BATAMTODAY.COM, Jakarta-Kabar baik datang untuk dunia usaha dan investasi di Kota Batam. Pemerintah resmi memperluas Kawasan Perdagangan Bebas dan Pelabuhan Bebas (Free Trade Zone/FTZ) Batam melalui Peraturan Pemerintah Nomor 47 Tahun 2025.
Kabar perluasan cakupan wilayah FTZ Batam tersebut, disampaikan Asosiasi Pengusaha Indonesia (Apindo) Kepulauan Riau (Kepri) melalui Instagramnya @apindo.kepri.
Kebijakan strategis pemerintah ini memperluas cakupan FTZ menjadi 22 pulau, dari sebelumnya yang hanya mencakup sebagian wilayah utama Batam, yakni Pulau Batam, Rempang dan Galang saja.
FTZ Batam merupakan kawasan yang mendapatkan fasilitas pembebasan bea masuk, PPN, PPnBM, dan cukai, sehingga barang yang masuk ke Batam untuk digunakan atau diproses di kawasan tersebut tidak dipungut pajak impor.
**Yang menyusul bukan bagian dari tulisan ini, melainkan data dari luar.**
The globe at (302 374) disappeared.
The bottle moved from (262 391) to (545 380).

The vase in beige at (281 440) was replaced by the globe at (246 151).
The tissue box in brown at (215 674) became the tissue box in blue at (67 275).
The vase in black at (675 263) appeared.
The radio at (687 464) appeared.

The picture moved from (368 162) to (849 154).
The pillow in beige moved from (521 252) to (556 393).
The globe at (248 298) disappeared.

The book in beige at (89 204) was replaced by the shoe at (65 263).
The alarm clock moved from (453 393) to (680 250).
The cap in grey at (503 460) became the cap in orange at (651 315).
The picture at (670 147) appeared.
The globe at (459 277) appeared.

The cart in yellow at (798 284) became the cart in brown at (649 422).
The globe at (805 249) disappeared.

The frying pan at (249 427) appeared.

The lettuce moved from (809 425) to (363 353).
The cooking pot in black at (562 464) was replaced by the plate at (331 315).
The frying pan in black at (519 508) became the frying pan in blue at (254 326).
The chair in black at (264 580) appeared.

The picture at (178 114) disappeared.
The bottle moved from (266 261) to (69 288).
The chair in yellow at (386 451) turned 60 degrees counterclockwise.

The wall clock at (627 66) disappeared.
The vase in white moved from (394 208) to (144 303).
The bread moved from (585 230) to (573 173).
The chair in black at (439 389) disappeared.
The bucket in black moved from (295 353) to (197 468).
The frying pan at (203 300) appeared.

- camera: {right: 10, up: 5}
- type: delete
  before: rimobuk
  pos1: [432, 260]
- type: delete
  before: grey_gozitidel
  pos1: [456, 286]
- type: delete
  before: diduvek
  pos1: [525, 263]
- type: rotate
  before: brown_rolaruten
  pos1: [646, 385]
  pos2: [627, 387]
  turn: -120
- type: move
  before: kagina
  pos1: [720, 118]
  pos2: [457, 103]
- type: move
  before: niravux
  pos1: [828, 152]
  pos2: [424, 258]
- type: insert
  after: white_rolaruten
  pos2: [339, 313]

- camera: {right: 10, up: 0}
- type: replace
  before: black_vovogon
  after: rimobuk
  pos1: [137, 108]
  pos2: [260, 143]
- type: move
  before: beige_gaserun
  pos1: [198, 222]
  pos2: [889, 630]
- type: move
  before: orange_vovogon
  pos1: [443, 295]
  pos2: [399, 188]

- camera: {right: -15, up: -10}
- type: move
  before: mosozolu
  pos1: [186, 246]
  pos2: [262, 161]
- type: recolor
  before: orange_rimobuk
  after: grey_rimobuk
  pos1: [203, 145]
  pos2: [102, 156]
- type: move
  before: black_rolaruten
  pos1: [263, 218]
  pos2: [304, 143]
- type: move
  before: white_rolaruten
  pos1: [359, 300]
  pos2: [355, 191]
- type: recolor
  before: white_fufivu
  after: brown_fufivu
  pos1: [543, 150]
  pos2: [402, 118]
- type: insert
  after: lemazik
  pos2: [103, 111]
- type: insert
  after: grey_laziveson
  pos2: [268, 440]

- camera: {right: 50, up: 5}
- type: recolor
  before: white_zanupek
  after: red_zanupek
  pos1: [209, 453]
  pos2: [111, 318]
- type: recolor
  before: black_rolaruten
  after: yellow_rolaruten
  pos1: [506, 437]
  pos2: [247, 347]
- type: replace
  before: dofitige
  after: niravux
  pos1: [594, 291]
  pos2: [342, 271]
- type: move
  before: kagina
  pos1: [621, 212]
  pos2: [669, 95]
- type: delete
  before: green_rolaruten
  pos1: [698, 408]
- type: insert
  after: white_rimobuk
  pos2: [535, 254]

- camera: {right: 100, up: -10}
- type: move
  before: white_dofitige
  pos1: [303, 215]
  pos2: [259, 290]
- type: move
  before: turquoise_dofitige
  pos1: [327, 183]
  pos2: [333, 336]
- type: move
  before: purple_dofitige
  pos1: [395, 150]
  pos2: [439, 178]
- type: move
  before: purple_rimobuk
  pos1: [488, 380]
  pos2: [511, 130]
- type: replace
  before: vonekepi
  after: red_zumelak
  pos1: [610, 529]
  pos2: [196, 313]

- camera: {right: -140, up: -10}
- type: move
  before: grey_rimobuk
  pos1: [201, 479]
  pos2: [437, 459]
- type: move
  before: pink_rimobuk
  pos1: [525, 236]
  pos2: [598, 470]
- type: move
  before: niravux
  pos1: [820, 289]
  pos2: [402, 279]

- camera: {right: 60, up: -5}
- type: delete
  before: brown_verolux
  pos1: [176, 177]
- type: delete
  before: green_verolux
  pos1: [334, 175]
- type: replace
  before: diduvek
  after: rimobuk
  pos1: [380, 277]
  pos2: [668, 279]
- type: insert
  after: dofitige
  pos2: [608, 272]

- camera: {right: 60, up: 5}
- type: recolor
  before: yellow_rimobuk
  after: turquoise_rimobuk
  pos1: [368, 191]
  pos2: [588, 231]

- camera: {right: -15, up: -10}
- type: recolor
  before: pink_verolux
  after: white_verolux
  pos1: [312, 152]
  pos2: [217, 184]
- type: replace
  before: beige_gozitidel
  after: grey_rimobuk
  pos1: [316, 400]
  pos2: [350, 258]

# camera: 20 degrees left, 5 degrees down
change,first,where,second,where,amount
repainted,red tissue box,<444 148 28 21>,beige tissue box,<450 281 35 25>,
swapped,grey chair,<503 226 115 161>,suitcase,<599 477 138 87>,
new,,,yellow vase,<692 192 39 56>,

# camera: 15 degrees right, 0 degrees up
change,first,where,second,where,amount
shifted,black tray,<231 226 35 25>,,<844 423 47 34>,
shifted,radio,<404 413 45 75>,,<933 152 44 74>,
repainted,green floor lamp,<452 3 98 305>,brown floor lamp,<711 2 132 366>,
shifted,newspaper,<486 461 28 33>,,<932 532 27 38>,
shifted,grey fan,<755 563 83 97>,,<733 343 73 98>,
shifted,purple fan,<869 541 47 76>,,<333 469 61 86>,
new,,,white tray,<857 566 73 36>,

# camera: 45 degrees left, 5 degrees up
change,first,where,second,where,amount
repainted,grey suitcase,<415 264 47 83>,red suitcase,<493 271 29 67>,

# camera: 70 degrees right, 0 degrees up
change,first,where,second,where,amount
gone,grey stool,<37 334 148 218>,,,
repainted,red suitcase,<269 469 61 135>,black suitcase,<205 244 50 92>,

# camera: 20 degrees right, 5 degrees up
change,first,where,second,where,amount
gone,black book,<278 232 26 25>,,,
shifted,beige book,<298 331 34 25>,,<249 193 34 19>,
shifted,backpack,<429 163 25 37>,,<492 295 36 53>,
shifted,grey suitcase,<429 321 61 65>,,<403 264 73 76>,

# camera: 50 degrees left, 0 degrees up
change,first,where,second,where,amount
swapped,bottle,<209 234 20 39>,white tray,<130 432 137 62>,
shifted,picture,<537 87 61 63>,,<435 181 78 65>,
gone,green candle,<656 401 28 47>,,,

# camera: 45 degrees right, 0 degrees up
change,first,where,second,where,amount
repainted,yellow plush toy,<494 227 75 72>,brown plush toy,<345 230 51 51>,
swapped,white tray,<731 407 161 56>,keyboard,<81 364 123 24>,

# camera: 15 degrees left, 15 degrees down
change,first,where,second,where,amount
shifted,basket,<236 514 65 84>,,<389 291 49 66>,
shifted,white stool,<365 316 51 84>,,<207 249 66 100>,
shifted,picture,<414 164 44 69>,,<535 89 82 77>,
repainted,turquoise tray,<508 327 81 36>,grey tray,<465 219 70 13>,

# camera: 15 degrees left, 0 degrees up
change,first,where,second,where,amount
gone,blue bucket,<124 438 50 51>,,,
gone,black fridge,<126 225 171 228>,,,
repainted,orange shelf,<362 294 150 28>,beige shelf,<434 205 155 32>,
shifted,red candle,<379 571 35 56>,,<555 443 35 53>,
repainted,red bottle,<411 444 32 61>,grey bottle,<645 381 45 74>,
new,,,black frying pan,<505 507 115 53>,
Pajak baru berlaku apabila barang keluar dari FTZ menuju wilayah Indonesia lainnya yang berstatus non-FTZ.
Adapun 22 Pulau di Batam yang masuk FTZ Batam adalah:
- Pulau Batam
- Pulau Tonton
- Pulau Setokok
- Pulau Nipah
- Pulau Rempang
- Pulau Galang
- Pulau Galang Baru
- Pulau Janda Berhias dan gugusannya
- Pulau Tanjungsauh
- Pulau Ngenang
- Pulau Nirup
- Pulau Catur
- Pulau Buntut Meriam
- Pulau Kapal Besa
- Pulau Kapal Kecil
- Pulau Layang
- Pulau Subar
- Pulau Manek
- Pulau Mariam
- Pulau Dangas
- Pulau Pucong
- Pulau Bokor
Dikutip dari @apondo.kepri, Minggu (16/11/2025), APINDO Kepri menyampaikan dukungan penuh atas kebijakan ini yang dinilai akan memberikan dampak besar bagi peningkatan investasi, perdagangan, dan industri di Batam
APINDO Kepri menilai perluasan FTZ ini akan membawa sejumlah dampak positif, di antaranya meningkatkan arus investasi dan ekspor, mendorong pertumbuhan industri dan lapangan kerja, mempercepat pembangunan infrastruktur & logistik dan menguatkan posisi Batam sebagai pusat perdagangan dan logistik internasional
"Dengan bertambahnya 22 pulau ke dalam kawasan FTZ, aparat penegak hukum (APH) dan Bea Cukai Batam apakah akan memperketat sistem pengawasan keluar-masuk barang," kata APINDO Kepri.
Karena itu, APINDO Kepri mengingat pentingnya fungsi pengawasan yang harus difokuskan pada pintu masuk resmi melalui pelabuhan FTZ dan pergerakan barang industri antar-pulau FTZ.
Lalu, potensi penyalahgunaan fasilitas bebas pajak dan jalur laut rawan penyelundupan
"APINDO Kepri menegaskan dukungan penuh untuk percepatan investasi dan pembangunan ekonomi berkelanjutan di Batam," ujar APINDO Kepri.